Трое и однаИгровое кино тем и отличается от документального, что оно не просто фиксирует жизнь, но делает выводы, выпаривая и удаляя из нее все второстепенное: заново монтируя жизнь, режиссер предлагает свой взгляд — плод личностных усилий по осмыслению мира. Когда постановщику нечего сказать, он начинает пускать пыль в глаза. Механизмы обмана зрителя могут быть различными. Первый и наиболее распространенный — псевдоглубокомысленность, которая часто рядится в одежды абстрактной притчи.

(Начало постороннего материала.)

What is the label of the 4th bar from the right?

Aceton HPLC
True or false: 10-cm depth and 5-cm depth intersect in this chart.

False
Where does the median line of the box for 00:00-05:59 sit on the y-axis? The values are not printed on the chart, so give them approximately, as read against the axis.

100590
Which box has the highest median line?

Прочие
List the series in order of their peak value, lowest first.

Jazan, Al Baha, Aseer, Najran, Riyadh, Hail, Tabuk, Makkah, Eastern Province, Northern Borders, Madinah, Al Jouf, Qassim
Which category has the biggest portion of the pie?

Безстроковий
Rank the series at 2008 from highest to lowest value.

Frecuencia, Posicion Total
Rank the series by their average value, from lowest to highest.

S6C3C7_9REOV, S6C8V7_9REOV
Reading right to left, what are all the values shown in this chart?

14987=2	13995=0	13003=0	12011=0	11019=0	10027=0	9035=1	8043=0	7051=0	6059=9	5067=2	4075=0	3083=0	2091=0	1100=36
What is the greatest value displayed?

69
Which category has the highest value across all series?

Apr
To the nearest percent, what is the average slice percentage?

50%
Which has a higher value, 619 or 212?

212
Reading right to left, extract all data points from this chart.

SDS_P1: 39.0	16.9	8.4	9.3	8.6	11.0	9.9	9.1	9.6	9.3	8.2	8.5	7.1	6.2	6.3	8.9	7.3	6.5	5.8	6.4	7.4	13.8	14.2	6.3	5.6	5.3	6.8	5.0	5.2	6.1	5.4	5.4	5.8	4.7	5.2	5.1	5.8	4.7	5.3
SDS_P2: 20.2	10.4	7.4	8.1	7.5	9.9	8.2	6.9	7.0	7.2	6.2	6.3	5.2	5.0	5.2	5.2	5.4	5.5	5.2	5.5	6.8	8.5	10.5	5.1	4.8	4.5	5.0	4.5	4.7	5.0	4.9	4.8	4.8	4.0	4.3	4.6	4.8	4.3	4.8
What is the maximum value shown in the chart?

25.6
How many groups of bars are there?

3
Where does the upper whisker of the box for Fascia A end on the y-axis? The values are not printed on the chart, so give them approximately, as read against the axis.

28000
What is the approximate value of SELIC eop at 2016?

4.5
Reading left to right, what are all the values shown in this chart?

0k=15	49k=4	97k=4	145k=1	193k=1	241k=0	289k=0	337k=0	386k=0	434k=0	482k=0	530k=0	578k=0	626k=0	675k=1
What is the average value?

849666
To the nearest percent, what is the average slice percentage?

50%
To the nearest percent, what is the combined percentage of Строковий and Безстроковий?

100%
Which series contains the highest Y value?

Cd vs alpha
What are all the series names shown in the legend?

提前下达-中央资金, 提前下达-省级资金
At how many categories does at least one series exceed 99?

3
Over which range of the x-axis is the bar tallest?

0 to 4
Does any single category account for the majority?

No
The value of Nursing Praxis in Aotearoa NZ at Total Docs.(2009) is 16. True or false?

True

Если вы видите двух-трех героев в неком условном пространстве, не знаете их предыстории, то, скорее всего, вас дурачат.
Так происходит в фильме М. Калика «Трое и одна»: поданные не только вне социального контекста, но и вне обстоятельств прошлой жизни, со статичными, не развивающимися характерами (если нет динамики, то и характера нет, ибо неустойчивостью внутренних состояний отмечена жизнь любого человека), герои превращаются в манекены, условно намекая на некое навязанное им извне содержание. Это вторая крайность режиссуры — неправильно осуществленная дедукция, когда режиссура не ищет фактологического материала для доказательства своих тезисов, а просто их провозглашает, и фильм превращается в тавтологическое пережевывание азбучных истин.
Это верный путь к банальности в кино, которым идут многие псевдотворцы. Философствование — это постоянный диалог с жизнью, это не вопрошание в вакууме, а непрерывное обращение к своему и чужому опыту. Умозаключение рождается из наблюдений, но вместе с тем, это отстранение от повседневности, созерцание в водовороте окружающей активности.